Yes. I don't think it is acceptable to create fluorescent people now or in the foreseeable future. Let me point out, though, that one day we may very well see human beings born with new transgenic sequences, as germline gene therapy might be developed in the future. As reproductive technologies change according to market forces, particularly in the United States, we may also see new surprises ahead. I have no problem with the idea of human cloning. As I stated both poetically and literally in the context of "GFP Bunny", the question is not how one is brought into the world, but what happens afterwards. I just think that it is premature to try to clone a human, since at this point we know very little about the process.


10. Let me say your favorite way of working is to examine the context of something. That reminds me again of Kabakov, who immediately supplied the comment with imaginary voices from the audience in many of his works. The general, communicative context, which is normally the outside of a work of art, is already produced artificially in your GPF-bunny. Maybe Alba simply is a ready-made?

Alba is definitely not a ready-made, and this is a very important point. A ready-made, as is commonly known, is an artefact that is already there and that is brought into a new context by the artist. Alba did not exist prior to my conception. She is a materialized imaginary being. This has nothing to do with Duchampian strategies. The use of evolutionary principles, the manipulation at the molecular level, the chimerical passage from legend to life, the creation of new beings in art– these and other key elements of my work have no correlation to Duchamp. The real break is marked by the fact that I don't create objects. I create subjects.


11. You stress the dialogic principle of your work, for example in "Dialogical Telepresence Art and Net Ecology" or "Negotiating Meaning: The Dialogic Imagination in Electronic Art" etc. Although you always quote Bakhtin, isn't actually Habermas meant in your works with his theory of communicative acting? Isn't Bakhtin much more pessimistic, because when he talks about the dialogical principle of the novel he always means an incompatibility of voices?

Undoubtedly, Habermas's Theory of Communicative Acting is important. There's in his work a certain idealism, or utopianism, that I find more difficult to sustain discursively today. I don't find Bakhtin to be pessimistic per se, other than the fact that he writes under Stalin, lives a difficult life, and sees his collaborators assassinated by the dictator.

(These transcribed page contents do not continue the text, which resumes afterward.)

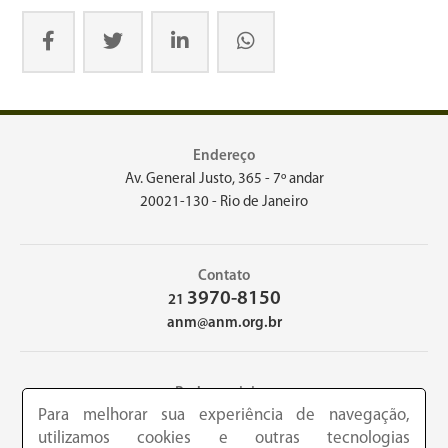
Endereço
Av. General Justo, 365 - 7º andar
20021-130 - Rio de Janeiro
Contato
3970-8150
21
anm@anm.org.br
Redes sociais
Para melhorar sua experiência de navegação,
utilizamos cookies e outras tecnologias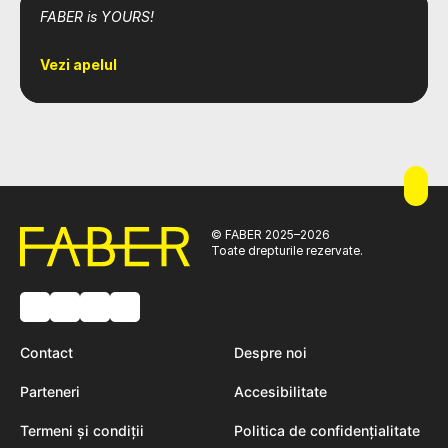
FABER is YOURS!
Vezi apelul
© FABER 2025–2026
Toate drepturile rezervate.
Contact
Despre noi
Parteneri
Accesibilitate
Termeni și condiții
Politica de confidențialitate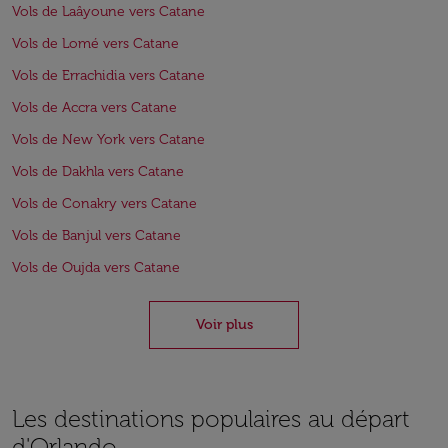
Vols de Laâyoune vers Catane
Vols de Lomé vers Catane
Vols de Errachidia vers Catane
Vols de Accra vers Catane
Vols de New York vers Catane
Vols de Dakhla vers Catane
Vols de Conakry vers Catane
Vols de Banjul vers Catane
Vols de Oujda vers Catane
Voir plus
Les destinations populaires au départ
d'Orlando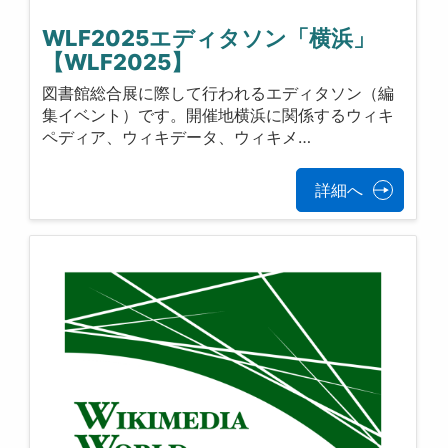
WLF2025エディタソン「横浜」
【WLF2025】
図書館総合展に際して行われるエディタソン（編
集イベント）です。開催地横浜に関係するウィキ
ペディア、ウィキデータ、ウィキメ…
詳細へ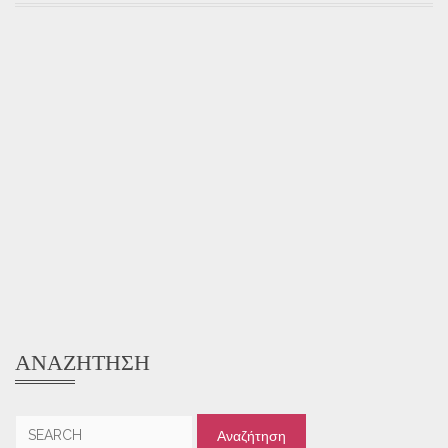
ΑΝΑΖΉΤΗΣΗ
Αναζήτηση
για:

His premise that there is no "I" as such, that all there is dialogicality, is extremely useful. Before Habermas or Bakhtin, it was in Buber that many of these ideas were manifested. I first read Buber when I was 14 and, bracketing his theological interests, I find him still relevant today.


12. Could you define again, what transgenic art actually is, a term or name that was used in 2002 for two editions of Kunstforum, a well-known art magazine in Germany. There transgenic art was exclusively used in connection with the human body.

In the course of the last 20 years, I have created several words and terms, simply because when you don't find a word that expresses something new, you must coin such word. However, meaning emerges not by decree, but by use and negotiation. I coined the phrase "transgenic art" to name the creation of works that involve real and new transgenic beings. It was a very focused proposition. The term was used in Kunstforum in a much more encompassing way, to suggest an aesthetics that makes reference to genetics, biology, and medicine, but not necessarily using their tools and processes. In any case, it is important to differentiate between art that critically appropriates the tools of technoscience to subvert it – thus enacting a transformative force in the physical world -- from representational and contemplative works that comment on these issues exclusively through pictorial composition or sculptural form. The point here is to recognize that there are different modalities of intervention that cannot be homogenized by a theme. The aesthetic specificity of transgenic art is the ascription of non-biological meaning to life that crosses species boundaries.